(THE DATA begins)

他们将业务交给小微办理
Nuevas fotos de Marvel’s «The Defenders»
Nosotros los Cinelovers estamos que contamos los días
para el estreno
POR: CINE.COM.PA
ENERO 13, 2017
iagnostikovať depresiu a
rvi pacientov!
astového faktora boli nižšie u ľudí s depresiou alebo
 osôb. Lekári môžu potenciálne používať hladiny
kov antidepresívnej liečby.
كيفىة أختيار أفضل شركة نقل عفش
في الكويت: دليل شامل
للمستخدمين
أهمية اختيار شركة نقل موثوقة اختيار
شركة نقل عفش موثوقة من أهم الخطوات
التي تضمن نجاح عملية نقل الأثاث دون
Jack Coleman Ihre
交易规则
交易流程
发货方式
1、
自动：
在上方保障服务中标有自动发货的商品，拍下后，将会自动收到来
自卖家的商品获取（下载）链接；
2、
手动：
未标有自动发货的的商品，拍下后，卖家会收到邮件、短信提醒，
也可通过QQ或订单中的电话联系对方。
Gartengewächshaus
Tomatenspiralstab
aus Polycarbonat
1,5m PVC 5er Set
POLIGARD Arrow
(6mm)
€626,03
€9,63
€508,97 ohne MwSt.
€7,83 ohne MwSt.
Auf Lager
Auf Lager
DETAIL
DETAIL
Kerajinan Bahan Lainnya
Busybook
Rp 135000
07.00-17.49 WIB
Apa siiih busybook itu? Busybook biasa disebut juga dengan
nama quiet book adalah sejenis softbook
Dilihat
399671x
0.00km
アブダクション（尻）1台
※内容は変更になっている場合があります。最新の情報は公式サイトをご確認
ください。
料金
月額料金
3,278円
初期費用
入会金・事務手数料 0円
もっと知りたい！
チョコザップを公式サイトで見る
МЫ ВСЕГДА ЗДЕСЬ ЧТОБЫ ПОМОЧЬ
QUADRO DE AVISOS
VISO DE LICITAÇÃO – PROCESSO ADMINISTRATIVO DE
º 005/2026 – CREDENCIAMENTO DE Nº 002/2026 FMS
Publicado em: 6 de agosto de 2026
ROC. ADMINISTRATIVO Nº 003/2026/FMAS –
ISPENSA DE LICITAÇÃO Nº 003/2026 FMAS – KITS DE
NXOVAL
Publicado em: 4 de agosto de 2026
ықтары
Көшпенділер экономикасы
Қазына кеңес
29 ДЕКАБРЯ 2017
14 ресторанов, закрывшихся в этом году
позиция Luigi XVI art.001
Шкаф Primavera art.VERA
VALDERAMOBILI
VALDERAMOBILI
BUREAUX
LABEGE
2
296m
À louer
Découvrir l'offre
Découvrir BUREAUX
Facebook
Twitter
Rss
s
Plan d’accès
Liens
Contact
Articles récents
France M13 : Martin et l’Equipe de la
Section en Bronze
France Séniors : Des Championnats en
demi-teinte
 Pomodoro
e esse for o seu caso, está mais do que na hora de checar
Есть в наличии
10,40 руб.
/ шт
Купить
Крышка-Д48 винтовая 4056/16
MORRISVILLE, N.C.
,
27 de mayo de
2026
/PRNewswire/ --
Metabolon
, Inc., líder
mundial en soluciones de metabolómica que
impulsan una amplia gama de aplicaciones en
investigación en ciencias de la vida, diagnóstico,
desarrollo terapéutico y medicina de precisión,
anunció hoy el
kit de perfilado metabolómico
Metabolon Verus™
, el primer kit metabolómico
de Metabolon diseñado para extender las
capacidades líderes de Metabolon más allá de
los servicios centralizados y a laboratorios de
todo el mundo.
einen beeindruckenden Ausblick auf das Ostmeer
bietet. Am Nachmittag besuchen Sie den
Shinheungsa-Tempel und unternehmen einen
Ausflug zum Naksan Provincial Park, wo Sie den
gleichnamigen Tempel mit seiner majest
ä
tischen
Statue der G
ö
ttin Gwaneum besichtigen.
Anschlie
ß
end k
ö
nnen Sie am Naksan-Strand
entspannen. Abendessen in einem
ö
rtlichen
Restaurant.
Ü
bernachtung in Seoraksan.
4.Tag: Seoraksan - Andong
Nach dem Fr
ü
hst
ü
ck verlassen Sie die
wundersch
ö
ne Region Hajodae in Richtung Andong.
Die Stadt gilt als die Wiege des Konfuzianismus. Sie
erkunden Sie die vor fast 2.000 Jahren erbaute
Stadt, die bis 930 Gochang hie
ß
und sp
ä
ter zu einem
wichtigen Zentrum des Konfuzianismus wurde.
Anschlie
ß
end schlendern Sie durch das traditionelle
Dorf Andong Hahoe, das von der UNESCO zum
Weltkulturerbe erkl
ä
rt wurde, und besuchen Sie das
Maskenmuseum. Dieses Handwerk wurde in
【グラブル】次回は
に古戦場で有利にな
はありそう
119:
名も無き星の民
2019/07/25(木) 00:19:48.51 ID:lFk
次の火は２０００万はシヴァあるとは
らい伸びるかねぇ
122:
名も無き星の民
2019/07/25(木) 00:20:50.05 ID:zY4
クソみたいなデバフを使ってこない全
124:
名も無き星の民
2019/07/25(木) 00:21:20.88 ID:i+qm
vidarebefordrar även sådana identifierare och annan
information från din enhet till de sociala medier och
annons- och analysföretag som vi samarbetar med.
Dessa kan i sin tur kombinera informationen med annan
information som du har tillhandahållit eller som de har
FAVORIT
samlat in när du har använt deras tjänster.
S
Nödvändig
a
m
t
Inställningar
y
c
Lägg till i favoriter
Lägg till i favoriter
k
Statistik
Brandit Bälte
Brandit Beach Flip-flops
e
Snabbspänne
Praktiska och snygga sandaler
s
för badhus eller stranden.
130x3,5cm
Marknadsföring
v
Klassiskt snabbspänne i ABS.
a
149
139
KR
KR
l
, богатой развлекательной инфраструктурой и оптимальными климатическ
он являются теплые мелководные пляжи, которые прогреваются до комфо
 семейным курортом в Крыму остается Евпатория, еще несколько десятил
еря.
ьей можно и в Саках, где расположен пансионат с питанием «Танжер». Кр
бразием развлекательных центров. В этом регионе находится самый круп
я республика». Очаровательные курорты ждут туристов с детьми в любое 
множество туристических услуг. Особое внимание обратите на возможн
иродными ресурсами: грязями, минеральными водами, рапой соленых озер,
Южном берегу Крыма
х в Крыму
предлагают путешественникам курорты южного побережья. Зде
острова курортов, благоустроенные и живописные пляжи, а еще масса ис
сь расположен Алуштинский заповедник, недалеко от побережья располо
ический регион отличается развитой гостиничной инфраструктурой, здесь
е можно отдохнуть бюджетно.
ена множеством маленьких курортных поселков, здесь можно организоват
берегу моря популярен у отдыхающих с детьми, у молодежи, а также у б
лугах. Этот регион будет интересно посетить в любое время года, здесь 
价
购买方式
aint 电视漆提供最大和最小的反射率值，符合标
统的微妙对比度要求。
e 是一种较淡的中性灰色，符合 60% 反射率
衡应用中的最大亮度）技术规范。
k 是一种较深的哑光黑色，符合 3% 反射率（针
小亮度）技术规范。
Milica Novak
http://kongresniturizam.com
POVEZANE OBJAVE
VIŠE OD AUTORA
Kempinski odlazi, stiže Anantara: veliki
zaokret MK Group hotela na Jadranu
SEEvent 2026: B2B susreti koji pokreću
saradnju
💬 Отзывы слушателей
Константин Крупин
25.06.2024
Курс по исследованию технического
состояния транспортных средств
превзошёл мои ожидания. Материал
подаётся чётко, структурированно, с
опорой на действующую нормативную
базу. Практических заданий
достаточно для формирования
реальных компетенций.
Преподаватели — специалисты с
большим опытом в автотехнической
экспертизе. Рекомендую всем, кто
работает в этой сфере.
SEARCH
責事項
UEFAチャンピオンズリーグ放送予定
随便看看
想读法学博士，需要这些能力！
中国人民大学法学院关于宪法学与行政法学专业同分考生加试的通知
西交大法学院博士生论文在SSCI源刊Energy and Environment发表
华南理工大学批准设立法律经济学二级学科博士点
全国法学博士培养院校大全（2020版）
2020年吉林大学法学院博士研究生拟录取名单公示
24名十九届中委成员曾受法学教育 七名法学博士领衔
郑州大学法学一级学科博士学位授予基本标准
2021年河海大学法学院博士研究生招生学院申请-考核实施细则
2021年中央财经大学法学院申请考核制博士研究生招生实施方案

(THE DATA ends)

▸ WHAT YOU NEED TO DO:
Identify each line in the records above containing the word "расположен"; copy those lines.

▸ TASK RESPONSE:
ьей можно и в Саках, где расположен пансионат с питанием «Танжер». Кр
сь расположен Алуштинский заповедник, недалеко от побережья располо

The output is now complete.